Médico Veterinário: Luís Gustavo Schneider
Orientador: Prof. Dr. Fernando Pandolfo Bortolozzo
Co-orientador: Prof. Dr. Ivo Wentz
NATIMORTALIDADE SUÍNA EM GRANJAS INDUSTRIAIS

Distribuição, Qualidade dos Registros do Parto e Causas Associadas à Natimortalidade Pré-parto, Intraparto e Pós-nascimento

O objetivo do presente estudo foi analisar aspectos ligados à natimortalidade de leitões em granjas de suinocultura industrial. No total observaram-se 908 partos em 6 granjas. Em cada unidade os partos foram acompanhados em um período médio de 2 semanas, observados nas 24h do dia. Todos os leitões paridos no período de observação foram identificados como fetos mumificados (MUM), natimortos (NAT), leitões nascidos vivos e totais. Os leitões NAT foram necropsiados e classificados como NAT pré-parto (PP), NAT intraparto (IP) e NAT pós-nascimento (PN).

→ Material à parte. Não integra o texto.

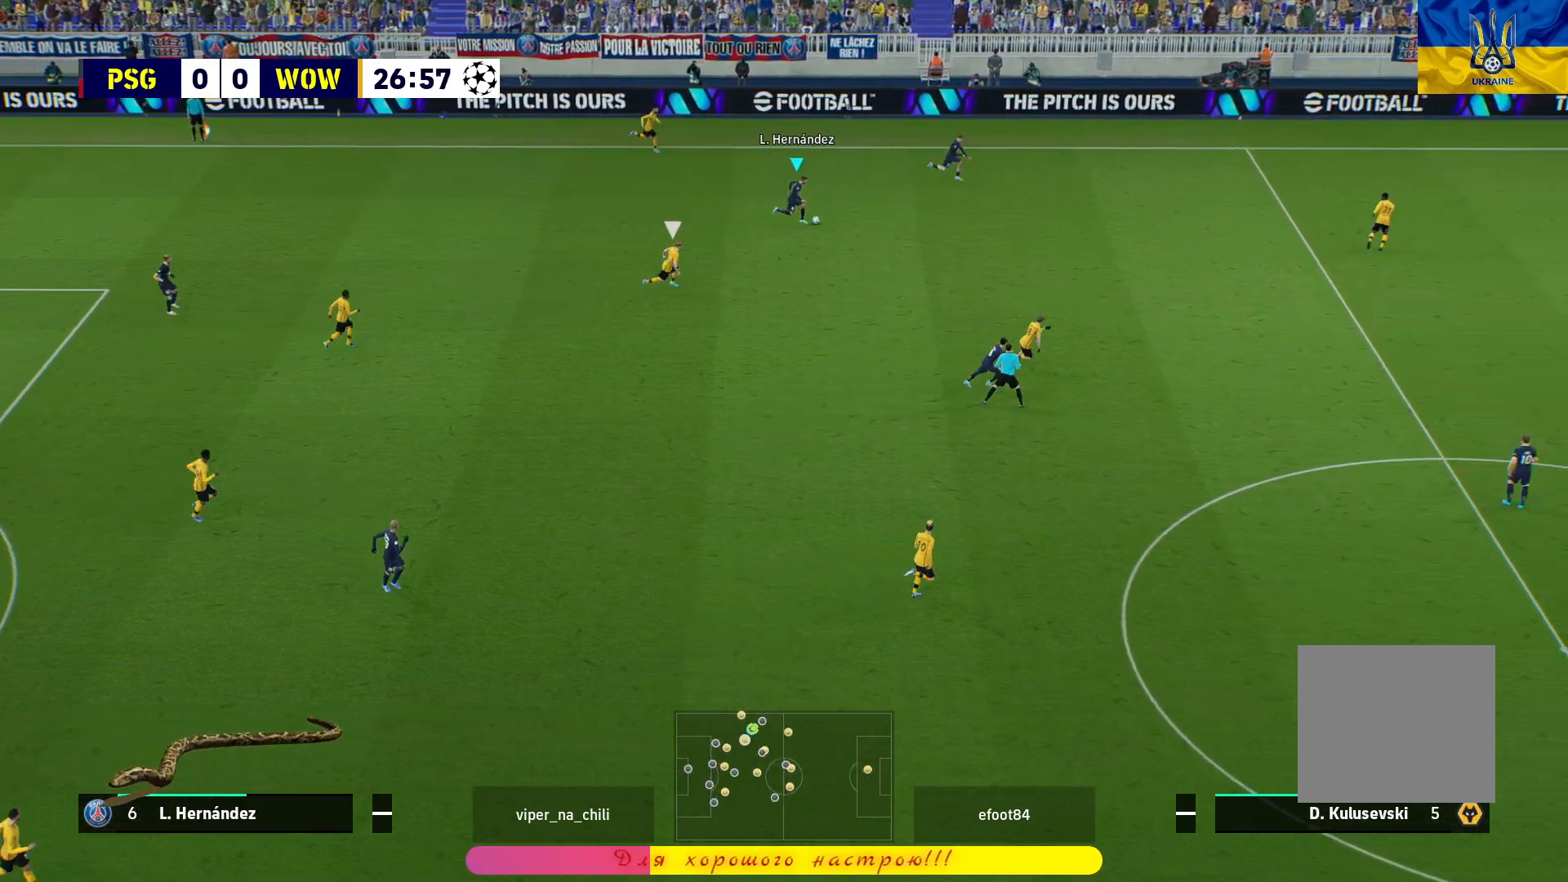
{"buttons": ["R1", "L3"], "left_stick": "right", "right_stick": "center", "events": []}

As variáveis coletadas nos partos observados foram: ordem de parto; duração da gestação; escore corporal visual ao início do parto; duração do parto; tamanho da leitegada; funcionário que atendeu o parto; pressão de assistência ao parto; temperatura no interior da sala de parto ao início do parto e genética da fêmea. Em 4 granjas, ao final do parto obtiveram-se os registros dos fetos MUM, leitões NAT e vivos segundo os funcionários atendentes do parto para a posterior comparação com os resultados obtidos segundo a análise observacional. A análise estatística processou-se através do estudo das diferenças observadas nos escores médios dos rankings, para as variáveis respostas PP, IP, PN e NAT segundo as diversas categorias das variáveis coletadas através do teste não paramétrico de Wilcoxon, sendo as diferenças testadas pelo teste de Kruskal-Wallis.

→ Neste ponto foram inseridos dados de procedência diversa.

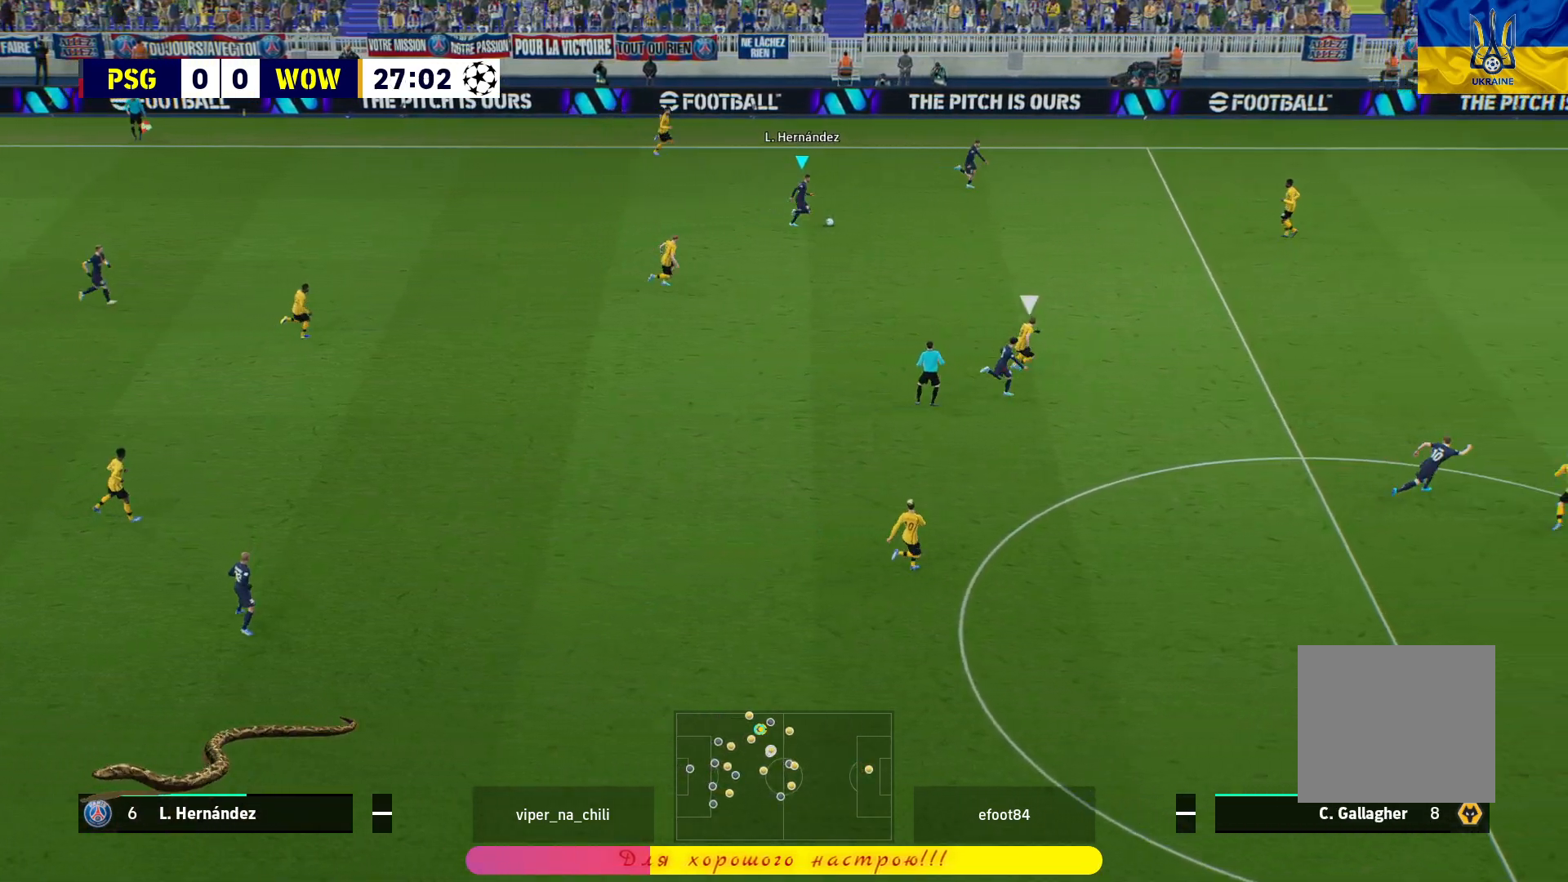
{"buttons": ["R1", "L3"], "left_stick": "right", "right_stick": "center", "events": []}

As médias das diferenças entre os registros quanto aos fetos MUM, leitões NAT, vivos e totais, efetuados pelos funcionários e análise observacional, durante o período de estudo, foram comparadas pelo teste "t" para amostras pareadas. Do total de fêmeas observadas (n= 908), aproximadamente 47% dessas pariram na ausência de NAT e apenas 24,1% das matrizes, as quais apresentaram 2 ou mais NAT ao parto, foram responsáveis por 69,5% da natimortalidade. Quanto ao momento da morte dos leitões NAT nas 6 granjas estudadas, a natimortalidade PP variou de 9,1 a 39,1%, a IP de 51,2 a 77,3% e a PN de 8,1 a 19,4%. As variáveis que influenciaram a natimortalidade (PP, IP, PN e NAT) foram a ordem de parto, o tamanho da leitegada e o funcionário atendente do parto.

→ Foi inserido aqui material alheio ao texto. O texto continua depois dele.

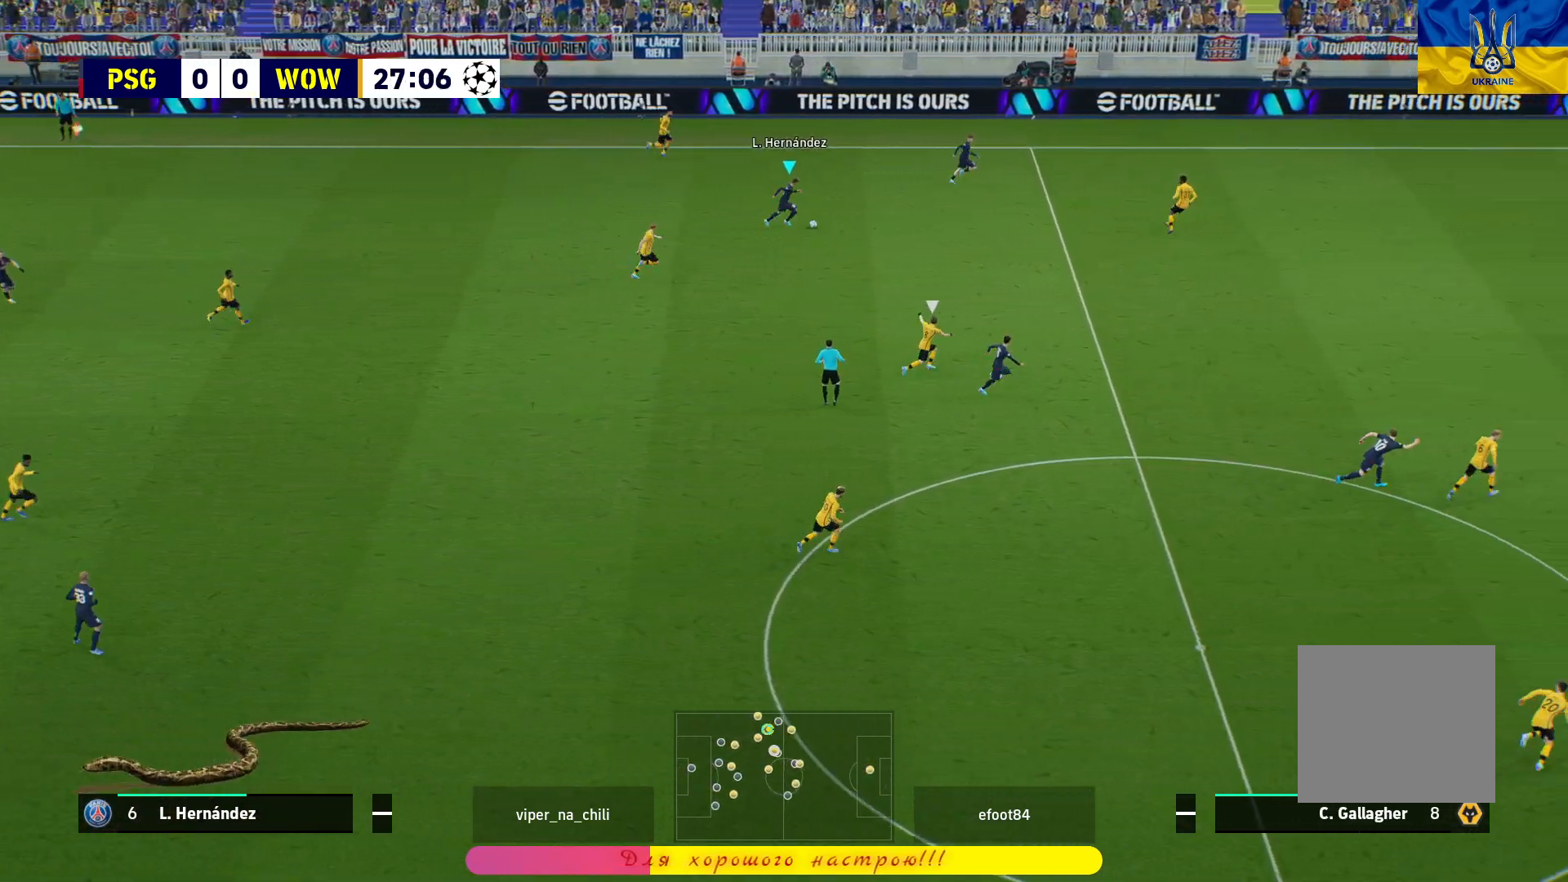
{"buttons": ["R1", "L3"], "left_stick": "right", "right_stick": "center", "events": []}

As fêmeas de ordens de parto maior que 5 apresentaram uma maior ocorrência de NAT que nas demais categorias de ordem de parto. A ordem de parto influenciou a natimortalidade IP, PN e NAT (P menor que 0,05). Da mesma forma, leitegadas com mais de 12 leitões nascidos totais apresentaram uma maior natimortalidade que leitegadas com menos de 12 leitões. O tamanho da leitegada foi capaz de influenciar a natimortalidade PP, IP, PN e NAT (P menor que 0,05). O funcionário atendente do parto influenciou a natimortalidade IP e PN (P menor que 0,05). Quanto aos erros de registros, observou-se que os fetos MUM e leitões nascidos totais foram os que apresentaram maiores falhas de anotações, sendo as diferenças significativas em todas as granjas estudadas (P menor que 0,05).